Cate broke the news gently. “Amelia’s dead.”
Willow choked on a swallow of tea. “Dead!”
“The police haven’t talked to you about the death, then?”
“I didn’t know anything about it. I can’t believe it! Dead? What happened?” She paused reflectively. “Though she did take all those pills, and sometimes she was a real zombie in the morning. If one sleeping pill didn’t work fast enough to suit her, she’d take some other kind. I always wondered if some morning I’d find her fallen headfirst in the bathtub or toilet.”
“Actually, she did fall. Down those stairs going from the third floor to the backyard. She hit her head on the concrete at the bottom. One of the Whodunit Book Club women and I found her.”
“How awful.” Willow paused, her expression going from horrified to puzzled. “I don’t remember her ever using those stairs. They looked like they might collapse under a toe tap.”
Cate nodded without saying anything.
Willow gave her a sharp look. “Is there something you’re not telling me?”
“No!

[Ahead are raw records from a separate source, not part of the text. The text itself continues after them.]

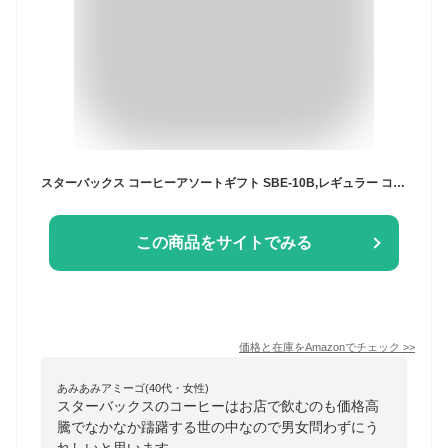
スターバックス コーヒーアソートギフト SBE-10B,レギュラー コーヒー,ドリップ,スティック コーヒー
この商品をサイトでみる
価格と在庫を
Amazon
でチェック
>>
あみあみアミーゴ(40代・女性)
スターバックスのコーヒーはお店で飲むのも価格高
騰でなかなか躊躇する世の中なので男女問わずにう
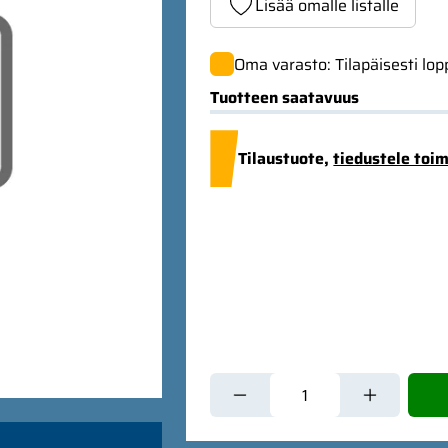
Lisää omalle listalle
Oma varasto: Tilapäisesti lo
Tuotteen saatavuus
Tilaustuote,
tiedustele toi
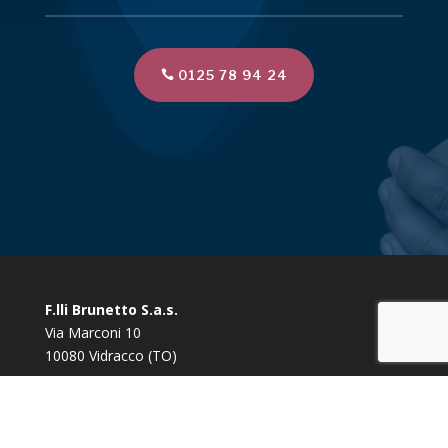
0125 78 94 24
F.lli Brunetto S.a.s.
Via Marconi 10
10080 Vidracco (TO)
Tel/Fax:
0125 78 94 24
Tel/Fax:
0125 78 90 57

Certainly not.”
“Why did you ask if the police had talked to me about her death?”
“There seems to be some . . . uncertainty about how she happened to fall.” At least there was uncertainty in Cate’s mind.
Willow’s eyes widened as the meaning of that sank in. “You’re saying maybe she didn’t just fall? Maybe she was pushed.” She stepped backward, eyes blazing. “And you think I did it! That’s why you’re really here!”

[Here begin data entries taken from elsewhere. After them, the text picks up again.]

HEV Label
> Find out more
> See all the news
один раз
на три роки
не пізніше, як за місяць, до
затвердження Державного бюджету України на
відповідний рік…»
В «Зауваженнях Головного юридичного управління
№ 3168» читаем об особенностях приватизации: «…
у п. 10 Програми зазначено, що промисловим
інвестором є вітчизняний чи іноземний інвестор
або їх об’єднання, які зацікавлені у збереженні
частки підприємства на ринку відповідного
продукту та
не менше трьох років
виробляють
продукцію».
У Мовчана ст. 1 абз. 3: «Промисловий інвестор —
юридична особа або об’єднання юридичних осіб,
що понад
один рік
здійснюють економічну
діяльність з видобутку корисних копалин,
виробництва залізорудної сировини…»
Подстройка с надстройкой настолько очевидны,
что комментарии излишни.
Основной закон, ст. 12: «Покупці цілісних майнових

“No! My job with Belmont Investigations is just to find you for your great-uncle,” Cate said.
“Really?”
“Really.” Cate lifted her hands, palms up, in a gesture of innocence.
After giving Cate a long, hard look, Willow’s tense body relaxed, and she seemed less like a runaway horse about to bolt. She sounded reflective when she said, “I guess it’s possible someone could’ve pushed her. Not me, but someone. She wasn’t the nicest person in the world.”

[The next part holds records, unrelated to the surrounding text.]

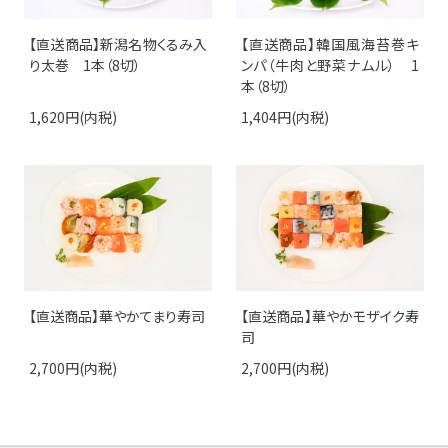
【直送商品】新潟名物くるみ入
【直送商品】韓国風海苔巻キ
り太巻 1本（8切）
ンパ（牛肉と野菜ナムル） 1
本（8切）
1,620円(内税)
1,404円(内税)
【直送商品】華やかてまり寿司
【直送商品】華やかモザイク寿
司
2,700円(内税)
2,700円(内税)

“Anyone in particular you think could have done it? Not that I’m investigating,” Cate said hastily. “Just curious.”
Willow turned, picked up her cup of tea again, and took a sip. Her gaze slipped out of focus as she looked off into space. “She had those book club friends. Although they’re the kind of ‘friends’ who do a shark attack on anyone who leaves the room. There’s a niece who lives over in Springfield, some kind of snobby interior decorator who thinks where you put your sofa will change your life. Though her husband’s a little nicer than she is. I never found any of them very likeable, but I don’t know that any of them would push Amelia down the stairs.” Another pause. “But then, I don’t know that they wouldn’t do it, either.”